The records below must be output exactly, without pictures.

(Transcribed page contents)
· · ·

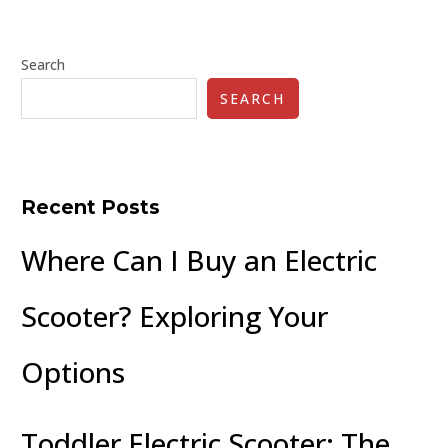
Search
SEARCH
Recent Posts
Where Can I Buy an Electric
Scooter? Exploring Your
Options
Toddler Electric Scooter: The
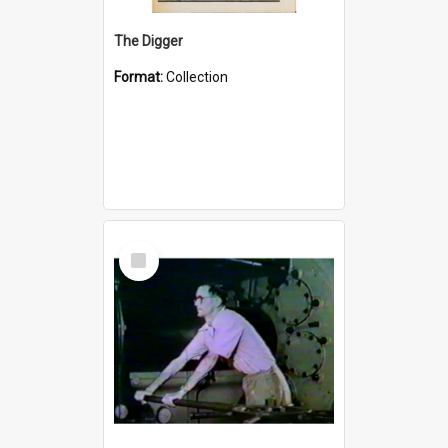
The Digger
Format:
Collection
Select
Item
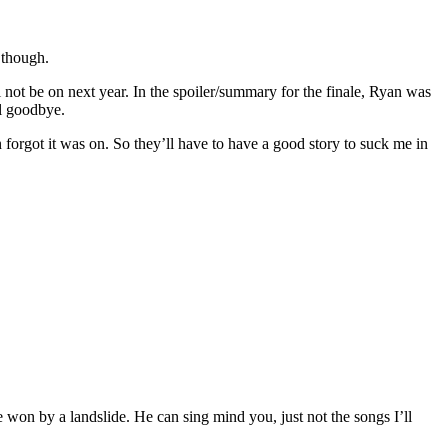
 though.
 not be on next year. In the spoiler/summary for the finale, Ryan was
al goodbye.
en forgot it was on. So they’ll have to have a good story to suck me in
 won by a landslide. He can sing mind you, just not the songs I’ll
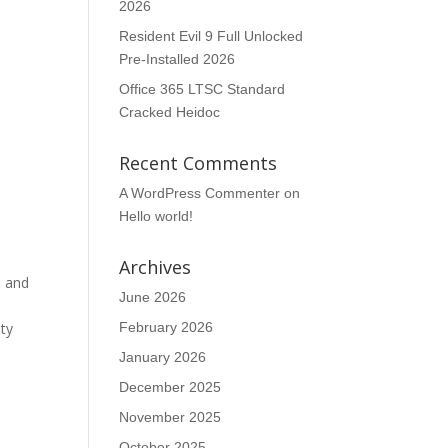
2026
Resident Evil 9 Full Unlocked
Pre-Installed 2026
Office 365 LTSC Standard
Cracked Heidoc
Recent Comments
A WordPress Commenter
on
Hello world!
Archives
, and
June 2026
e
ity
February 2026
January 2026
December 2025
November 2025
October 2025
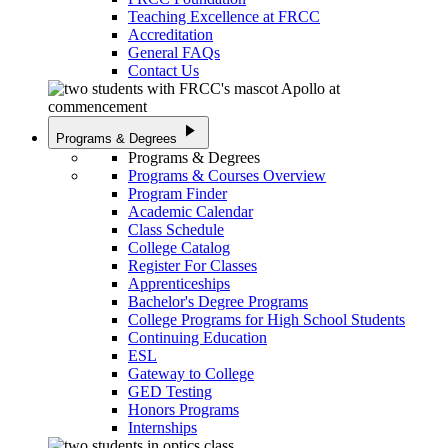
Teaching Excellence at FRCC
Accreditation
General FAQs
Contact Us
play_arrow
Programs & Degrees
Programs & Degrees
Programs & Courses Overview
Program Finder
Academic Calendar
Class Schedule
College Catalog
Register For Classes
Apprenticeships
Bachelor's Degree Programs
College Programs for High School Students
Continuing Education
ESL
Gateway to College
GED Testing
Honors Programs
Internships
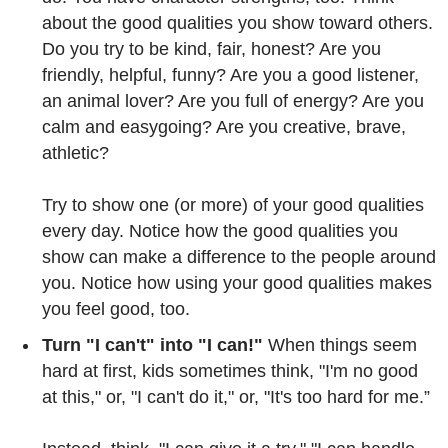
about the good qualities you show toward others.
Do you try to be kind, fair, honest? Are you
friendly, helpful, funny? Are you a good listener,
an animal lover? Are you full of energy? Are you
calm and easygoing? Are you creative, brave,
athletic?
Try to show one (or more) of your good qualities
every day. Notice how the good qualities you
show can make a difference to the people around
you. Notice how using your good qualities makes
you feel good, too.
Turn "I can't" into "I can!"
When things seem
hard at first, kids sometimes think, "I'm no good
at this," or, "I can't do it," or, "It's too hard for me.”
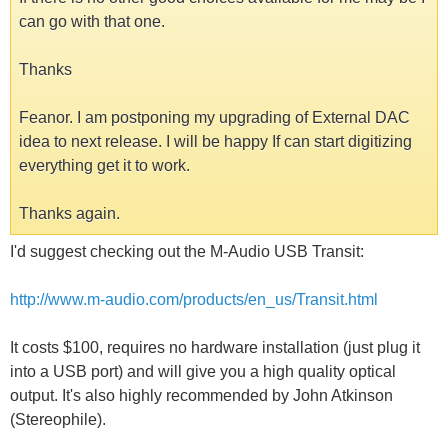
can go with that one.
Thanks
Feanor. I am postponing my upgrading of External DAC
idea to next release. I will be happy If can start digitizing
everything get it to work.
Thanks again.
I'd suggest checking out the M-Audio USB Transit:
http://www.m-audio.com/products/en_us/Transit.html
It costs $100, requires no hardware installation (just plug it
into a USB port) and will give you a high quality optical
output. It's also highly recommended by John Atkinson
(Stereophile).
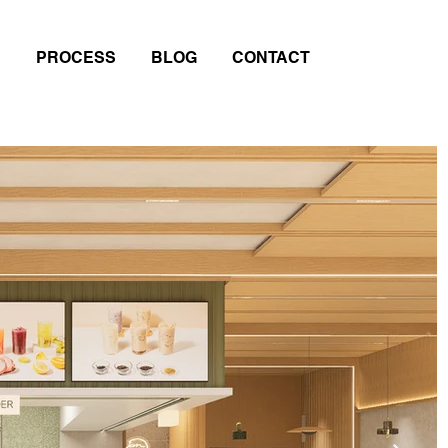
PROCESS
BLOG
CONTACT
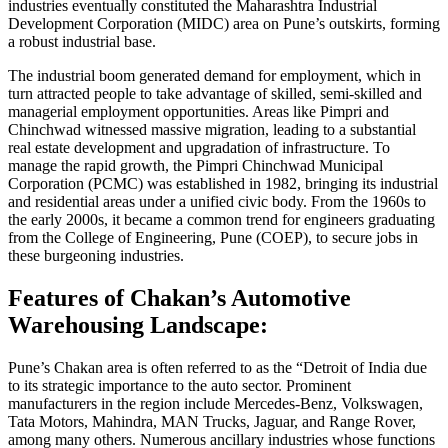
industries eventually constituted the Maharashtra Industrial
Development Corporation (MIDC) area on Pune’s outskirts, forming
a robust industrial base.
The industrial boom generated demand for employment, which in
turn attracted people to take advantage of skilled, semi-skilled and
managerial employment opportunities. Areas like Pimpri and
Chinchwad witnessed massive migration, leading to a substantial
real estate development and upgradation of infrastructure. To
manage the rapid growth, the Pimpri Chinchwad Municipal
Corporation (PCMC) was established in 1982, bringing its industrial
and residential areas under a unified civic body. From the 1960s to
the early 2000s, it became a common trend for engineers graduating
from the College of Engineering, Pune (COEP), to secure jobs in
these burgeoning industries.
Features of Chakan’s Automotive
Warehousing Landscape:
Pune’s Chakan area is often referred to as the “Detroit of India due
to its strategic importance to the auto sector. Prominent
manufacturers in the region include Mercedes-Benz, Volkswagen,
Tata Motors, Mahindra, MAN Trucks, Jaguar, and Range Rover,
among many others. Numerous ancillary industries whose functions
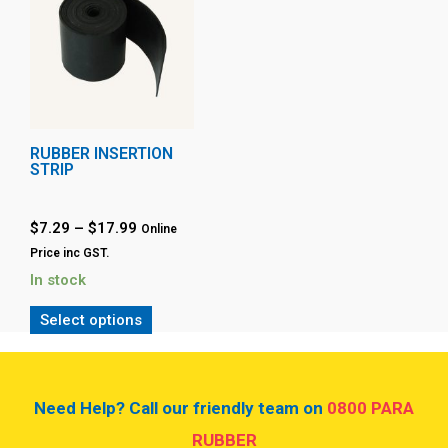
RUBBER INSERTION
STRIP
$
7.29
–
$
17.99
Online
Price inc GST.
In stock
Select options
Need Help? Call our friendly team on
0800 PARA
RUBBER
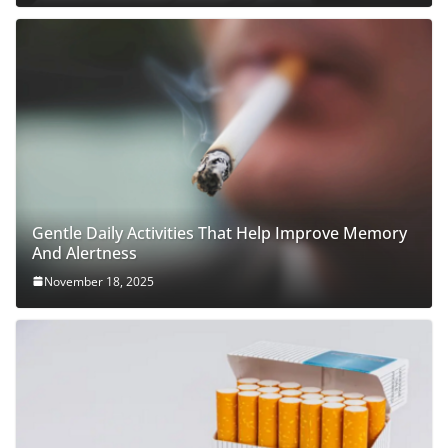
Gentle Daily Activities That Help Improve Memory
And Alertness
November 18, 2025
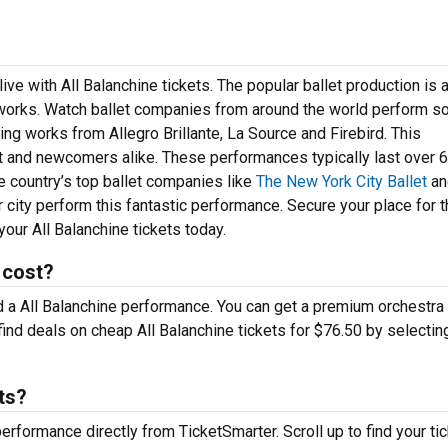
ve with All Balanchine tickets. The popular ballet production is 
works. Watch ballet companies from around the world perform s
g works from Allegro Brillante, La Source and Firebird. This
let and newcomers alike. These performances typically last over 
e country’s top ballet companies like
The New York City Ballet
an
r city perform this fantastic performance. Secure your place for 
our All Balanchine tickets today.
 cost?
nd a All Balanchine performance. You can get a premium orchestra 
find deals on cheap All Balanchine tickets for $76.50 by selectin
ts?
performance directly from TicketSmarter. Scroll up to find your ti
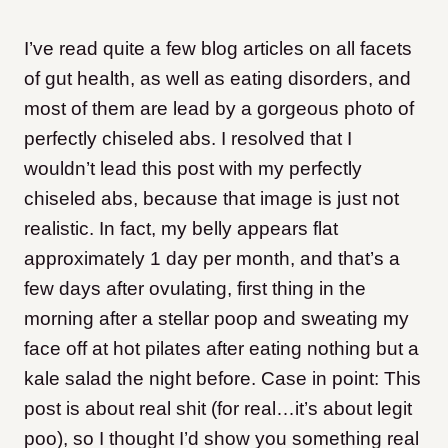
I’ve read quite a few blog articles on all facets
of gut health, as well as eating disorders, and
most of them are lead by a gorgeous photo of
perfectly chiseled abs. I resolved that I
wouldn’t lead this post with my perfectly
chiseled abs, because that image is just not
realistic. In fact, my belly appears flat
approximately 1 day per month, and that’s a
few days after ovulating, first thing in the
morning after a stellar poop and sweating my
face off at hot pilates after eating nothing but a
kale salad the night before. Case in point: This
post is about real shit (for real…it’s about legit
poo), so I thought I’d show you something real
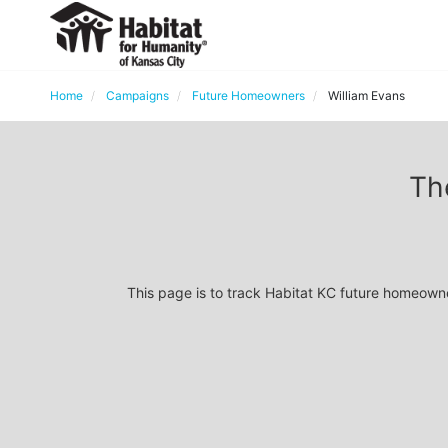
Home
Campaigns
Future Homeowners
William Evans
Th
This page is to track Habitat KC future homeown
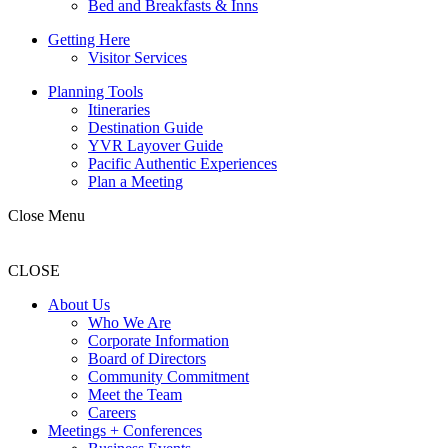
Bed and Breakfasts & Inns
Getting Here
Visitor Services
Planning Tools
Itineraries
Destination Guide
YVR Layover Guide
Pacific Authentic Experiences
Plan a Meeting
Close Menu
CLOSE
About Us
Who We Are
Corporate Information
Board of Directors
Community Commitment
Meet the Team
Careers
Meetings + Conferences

· · ·

▶ **EXPECTED OUTPUT**:
Search
SEARCH
Recent Posts
Where Can I Buy an Electric
Scooter? Exploring Your
Options
Toddler Electric Scooter: The
The Digger
Format:
Collection
Select
Item
 though.
 not be on next year. In the spoiler/summary for the finale, Ryan was
al goodbye.
en forgot it was on. So they’ll have to have a good story to suck me in
 won by a landslide. He can sing mind you, just not the songs I’ll
2026
Resident Evil 9 Full Unlocked
Pre-Installed 2026
Office 365 LTSC Standard
Cracked Heidoc
Recent Comments
A WordPress Commenter
on
Hello world!
Archives
, and
June 2026
e
ity
February 2026
January 2026
December 2025
November 2025
October 2025
Teaching Excellence at FRCC
Accreditation
General FAQs
Contact Us
play_arrow
Programs & Degrees
Programs & Degrees
Programs & Courses Overview
Program Finder
Academic Calendar
Class Schedule
College Catalog
Register For Classes
Apprenticeships
Bachelor's Degree Programs
College Programs for High School Students
Continuing Education
ESL
Gateway to College
GED Testing
Honors Programs
Internships
about the good qualities you show toward others.
Do you try to be kind, fair, honest? Are you
friendly, helpful, funny? Are you a good listener,
an animal lover? Are you full of energy? Are you
calm and easygoing? Are you creative, brave,
athletic?
Try to show one (or more) of your good qualities
every day. Notice how the good qualities you
show can make a difference to the people around
you. Notice how using your good qualities makes
you feel good, too.
Turn "I can't" into "I can!"
When things seem
hard at first, kids sometimes think, "I'm no good
at this," or, "I can't do it," or, "It's too hard for me.”
can go with that one.
Thanks
Feanor. I am postponing my upgrading of External DAC
idea to next release. I will be happy If can start digitizing
everything get it to work.
Thanks again.
I'd suggest checking out the M-Audio USB Transit:
http://www.m-audio.com/products/en_us/Transit.html
It costs $100, requires no hardware installation (just plug it
into a USB port) and will give you a high quality optical
output. It's also highly recommended by John Atkinson
(Stereophile).
PROCESS
BLOG
CONTACT
industries eventually constituted the Maharashtra Industrial
Development Corporation (MIDC) area on Pune’s outskirts, forming
a robust industrial base.
The industrial boom generated demand for employment, which in
turn attracted people to take advantage of skilled, semi-skilled and
managerial employment opportunities. Areas like Pimpri and
Chinchwad witnessed massive migration, leading to a substantial
real estate development and upgradation of infrastructure. To
manage the rapid growth, the Pimpri Chinchwad Municipal
Corporation (PCMC) was established in 1982, bringing its industrial
and residential areas under a unified civic body. From the 1960s to
the early 2000s, it became a common trend for engineers graduating
from the College of Engineering, Pune (COEP), to secure jobs in
these burgeoning industries.
Features of Chakan’s Automotive
Warehousing Landscape:
Pune’s Chakan area is often referred to as the “Detroit of India due
to its strategic importance to the auto sector. Prominent
manufacturers in the region include Mercedes-Benz, Volkswagen,
Tata Motors, Mahindra, MAN Trucks, Jaguar, and Range Rover,
among many others. Numerous ancillary industries whose functions
RUBBER INSERTION
STRIP
$
7.29
–
$
17.99
Online
Price inc GST.
In stock
Select options
Need Help? Call our friendly team on
0800 PARA
RUBBER
Gentle Daily Activities That Help Improve Memory
And Alertness
November 18, 2025
ve with All Balanchine tickets. The popular ballet production is 
works. Watch ballet companies from around the world perform s
g works from Allegro Brillante, La Source and Firebird. This
let and newcomers alike. These performances typically last over 
e country’s top ballet companies like
The New York City Ballet
an
r city perform this fantastic performance. Secure your place for 
our All Balanchine tickets today.
 cost?
nd a All Balanchine performance. You can get a premium orchestra 
find deals on cheap All Balanchine tickets for $76.50 by selectin
ts?
performance directly from TicketSmarter. Scroll up to find your ti
I’ve read quite a few blog articles on all facets
of gut health, as well as eating disorders, and
most of them are lead by a gorgeous photo of
perfectly chiseled abs. I resolved that I
wouldn’t lead this post with my perfectly
chiseled abs, because that image is just not
realistic. In fact, my belly appears flat
approximately 1 day per month, and that’s a
few days after ovulating, first thing in the
morning after a stellar poop and sweating my
face off at hot pilates after eating nothing but a
kale salad the night before. Case in point: This
post is about real shit (for real…it’s about legit
poo), so I thought I’d show you something real
Home
Campaigns
Future Homeowners
William Evans
Th
This page is to track Habitat KC future homeown
Bed and Breakfasts & Inns
Getting Here
Visitor Services
Planning Tools
Itineraries
Destination Guide
YVR Layover Guide
Pacific Authentic Experiences
Plan a Meeting
Close Menu
CLOSE
About Us
Who We Are
Corporate Information
Board of Directors
Community Commitment
Meet the Team
Careers
Meetings + Conferences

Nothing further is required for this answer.